Data Friction

The constraints on data that keep people from meeting the ever growing demand of the business.

Data anchors applications. Using the laws of physics as an analogy, data has a lot of “mass”, which means it takes a lot of effort to move around. Furthermore, “data entropy” results in it spreading across silos, which also makes it more difficult to store and protect. And data has a high coefficient of friction; it’s often the most restrictive force in application projects. It’s a huge issue and it’s been this way for a very long time.

Data Friction manifests itself in a variety of ways

Data Friction, the sum total of complexity and delays in delivering data to data consumers in the enterprise, is a growing concern. DataOps aims to minimize data friction so that enterprises can leverage data quickly, easily and when needed in order to maximize their business performance.

Data Friction can result from the activities:

  • Governance: Enterprise data governance activities ensure that the right people can access the right data, that the data is not tampered with, and that unauthorized access or data changes can be tracked. Governance becomes even more important in heavily regulated industries with sensitive data, such as healthcare, finance, or retail. Manual or immature approaches to handling these concerns slows down data delivery and increases the risk profile for the business.
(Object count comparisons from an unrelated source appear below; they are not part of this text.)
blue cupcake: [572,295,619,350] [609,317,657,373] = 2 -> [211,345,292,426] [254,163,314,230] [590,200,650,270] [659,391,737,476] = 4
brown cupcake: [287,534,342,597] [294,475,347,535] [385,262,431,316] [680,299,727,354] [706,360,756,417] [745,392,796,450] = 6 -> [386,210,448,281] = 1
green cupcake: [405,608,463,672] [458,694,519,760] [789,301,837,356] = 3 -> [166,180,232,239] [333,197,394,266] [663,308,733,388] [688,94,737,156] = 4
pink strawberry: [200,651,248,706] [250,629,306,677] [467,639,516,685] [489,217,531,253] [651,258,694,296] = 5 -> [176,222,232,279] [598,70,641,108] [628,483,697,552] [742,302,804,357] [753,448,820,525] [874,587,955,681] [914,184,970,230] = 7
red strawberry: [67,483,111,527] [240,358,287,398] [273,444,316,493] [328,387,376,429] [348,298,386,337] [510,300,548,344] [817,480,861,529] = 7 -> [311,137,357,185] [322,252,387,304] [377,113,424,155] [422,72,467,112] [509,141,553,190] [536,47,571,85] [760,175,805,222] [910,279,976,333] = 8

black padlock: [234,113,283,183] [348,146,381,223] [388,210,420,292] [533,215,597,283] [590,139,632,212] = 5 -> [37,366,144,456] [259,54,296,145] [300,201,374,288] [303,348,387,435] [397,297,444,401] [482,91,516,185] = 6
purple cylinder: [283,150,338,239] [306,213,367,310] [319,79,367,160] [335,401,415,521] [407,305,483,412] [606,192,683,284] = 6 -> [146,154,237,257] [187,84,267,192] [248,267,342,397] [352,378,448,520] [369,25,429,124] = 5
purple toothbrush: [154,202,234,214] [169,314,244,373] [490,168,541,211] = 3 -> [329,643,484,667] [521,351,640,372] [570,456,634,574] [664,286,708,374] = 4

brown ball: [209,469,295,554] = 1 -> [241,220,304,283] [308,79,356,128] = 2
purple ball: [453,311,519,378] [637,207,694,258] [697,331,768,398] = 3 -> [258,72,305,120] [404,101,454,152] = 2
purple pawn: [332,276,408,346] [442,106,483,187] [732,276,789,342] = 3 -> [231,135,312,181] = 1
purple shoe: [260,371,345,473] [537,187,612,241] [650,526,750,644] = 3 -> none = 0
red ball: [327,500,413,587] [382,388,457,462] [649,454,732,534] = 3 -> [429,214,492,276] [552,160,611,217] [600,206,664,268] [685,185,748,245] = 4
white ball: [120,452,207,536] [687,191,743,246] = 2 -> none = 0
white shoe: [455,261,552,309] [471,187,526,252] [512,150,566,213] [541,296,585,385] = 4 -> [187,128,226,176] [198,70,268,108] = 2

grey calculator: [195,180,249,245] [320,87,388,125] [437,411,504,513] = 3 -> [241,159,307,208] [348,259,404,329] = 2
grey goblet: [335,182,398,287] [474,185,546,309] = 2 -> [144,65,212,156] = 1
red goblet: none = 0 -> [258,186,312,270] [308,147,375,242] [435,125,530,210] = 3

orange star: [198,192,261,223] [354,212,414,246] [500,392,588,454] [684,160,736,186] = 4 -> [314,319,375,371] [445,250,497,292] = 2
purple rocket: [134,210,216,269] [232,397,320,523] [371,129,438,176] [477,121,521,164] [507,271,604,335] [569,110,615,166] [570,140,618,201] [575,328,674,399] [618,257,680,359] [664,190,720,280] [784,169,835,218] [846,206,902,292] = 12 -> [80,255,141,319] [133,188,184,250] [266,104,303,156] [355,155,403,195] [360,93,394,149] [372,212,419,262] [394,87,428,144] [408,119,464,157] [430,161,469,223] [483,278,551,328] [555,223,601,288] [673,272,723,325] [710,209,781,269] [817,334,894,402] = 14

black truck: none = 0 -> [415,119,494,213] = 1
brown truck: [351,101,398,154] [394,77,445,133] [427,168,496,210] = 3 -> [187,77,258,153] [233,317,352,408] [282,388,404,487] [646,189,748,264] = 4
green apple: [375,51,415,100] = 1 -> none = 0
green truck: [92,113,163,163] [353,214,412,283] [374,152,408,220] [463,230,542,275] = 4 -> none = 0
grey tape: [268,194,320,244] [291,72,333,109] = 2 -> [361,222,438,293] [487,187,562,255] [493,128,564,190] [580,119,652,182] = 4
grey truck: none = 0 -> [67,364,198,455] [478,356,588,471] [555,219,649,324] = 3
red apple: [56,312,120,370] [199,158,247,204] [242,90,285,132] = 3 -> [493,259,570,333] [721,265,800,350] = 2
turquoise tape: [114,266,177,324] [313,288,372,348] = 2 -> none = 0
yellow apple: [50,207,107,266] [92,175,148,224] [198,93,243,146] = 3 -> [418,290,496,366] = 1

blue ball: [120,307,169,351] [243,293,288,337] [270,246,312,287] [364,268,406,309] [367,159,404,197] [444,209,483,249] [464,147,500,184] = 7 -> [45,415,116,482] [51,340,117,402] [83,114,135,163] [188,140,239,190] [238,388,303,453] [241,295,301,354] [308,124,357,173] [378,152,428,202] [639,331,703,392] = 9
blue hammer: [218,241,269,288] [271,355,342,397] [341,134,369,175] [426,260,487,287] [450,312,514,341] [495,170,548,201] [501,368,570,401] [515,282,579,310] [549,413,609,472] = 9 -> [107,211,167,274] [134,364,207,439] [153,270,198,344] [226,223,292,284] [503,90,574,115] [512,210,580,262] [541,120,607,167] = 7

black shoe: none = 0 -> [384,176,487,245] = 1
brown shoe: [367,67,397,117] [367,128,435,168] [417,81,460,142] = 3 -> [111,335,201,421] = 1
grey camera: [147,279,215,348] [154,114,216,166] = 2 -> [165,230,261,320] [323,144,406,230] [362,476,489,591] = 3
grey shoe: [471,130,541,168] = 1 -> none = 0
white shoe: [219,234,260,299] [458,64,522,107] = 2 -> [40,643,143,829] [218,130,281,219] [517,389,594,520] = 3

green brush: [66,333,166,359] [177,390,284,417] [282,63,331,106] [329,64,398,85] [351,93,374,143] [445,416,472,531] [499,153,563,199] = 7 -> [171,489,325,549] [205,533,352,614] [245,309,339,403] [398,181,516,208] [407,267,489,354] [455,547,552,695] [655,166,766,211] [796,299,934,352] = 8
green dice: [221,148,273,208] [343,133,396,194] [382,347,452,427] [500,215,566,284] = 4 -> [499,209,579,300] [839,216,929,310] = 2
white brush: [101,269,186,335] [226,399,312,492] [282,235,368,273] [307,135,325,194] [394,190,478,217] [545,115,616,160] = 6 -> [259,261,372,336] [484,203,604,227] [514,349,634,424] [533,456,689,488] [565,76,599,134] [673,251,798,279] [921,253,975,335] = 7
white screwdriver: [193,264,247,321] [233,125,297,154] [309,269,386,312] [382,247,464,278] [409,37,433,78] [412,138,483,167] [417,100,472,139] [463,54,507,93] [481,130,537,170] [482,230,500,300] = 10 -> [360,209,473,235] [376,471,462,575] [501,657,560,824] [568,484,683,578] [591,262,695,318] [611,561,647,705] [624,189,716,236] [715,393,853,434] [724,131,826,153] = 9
Additionally, many scenarios encountered by data consumers require repeated use of known data states, reuse of those states with minor modifications, or referencing distinct data sets for collaborative purposes. Bringing data, and its associated objects and changes, under version control helps drive higher quality, efficiency and predictability in activities of data consumers.

  • Operations: Without operational excellence, availability of data platforms and systems cannot be guaranteed. Disrupted availability can result in downtime that impacts revenue, reputation and trust. Most enterprises invest heavily in monitoring, downtime prevention, backup, recovery, scalability and redundancy of data systems. With increasingly heterogeneous data environments, this task becomes even more complex. Without a comprehensive strategy, culture, and accompanying tooling, a streamlined and reliable approach to operational excellence becomes difficult to achieve.

  • Delivery: Most large organizations hundreds if not thousands of apps and data stores, sprawling across organizational and geographic boundaries. It can be difficult for data consumers to access the data they need if it is splintered across multiple systems, or otherwise inaccessible due to security controls, permissions restrictions, or performance impact on production systems. In these scenarios, manual effort and coordination across teams is often required to provision the right data, making efficient delivery at scale untenable.

  • Definition: Long standing companies often have legacy data sources that have been present longer than most employees; which can result in losing the original intent of why some data was captured or how it was used. Additionally, with the explosion of the volume of data and the proliferation of new data sources, the data landscape has become a complicated web, filled with fragile interconnected dependencies, that is entangling and complicating our businesses. The lack of a defined and documented data landscape makes it impossible to have a clear view of the complete data needs and requirements of the business.

  • Transformation: Data consumers are increasingly combining data in innovative ways to derive a deeper understanding of their businesses. To leverage data from existing repositories within new contexts, it often must be transformed in terms of structure/schema, or to meet business concerns such as privacy. Techniques such as masking, de-identification, and schema conversion transform data into a form that is usable. However, these solutions can be time-consuming and error-prone without the appropriate tooling and automation. While new “flow”-oriented constructs such as data pipelines are helping organizations transform and use data on-demand or in real-time, traditional “batch”-oriented means of transformation such as ETL are still common sources of friction.

In practice, multiple sources of Data Friction manifest together in various scenarios. For example, an enterprise seeking to understand customer purchase behavior might require a copy of production data (Delivery) with personally-identifiable information that has been obfuscated or masked (Transformation).

Without a concerted and intentional effort to address it through DataOps, Data Friction becomes the rate-limiting factor affecting many enterprises’ ability to capitalize on innovation.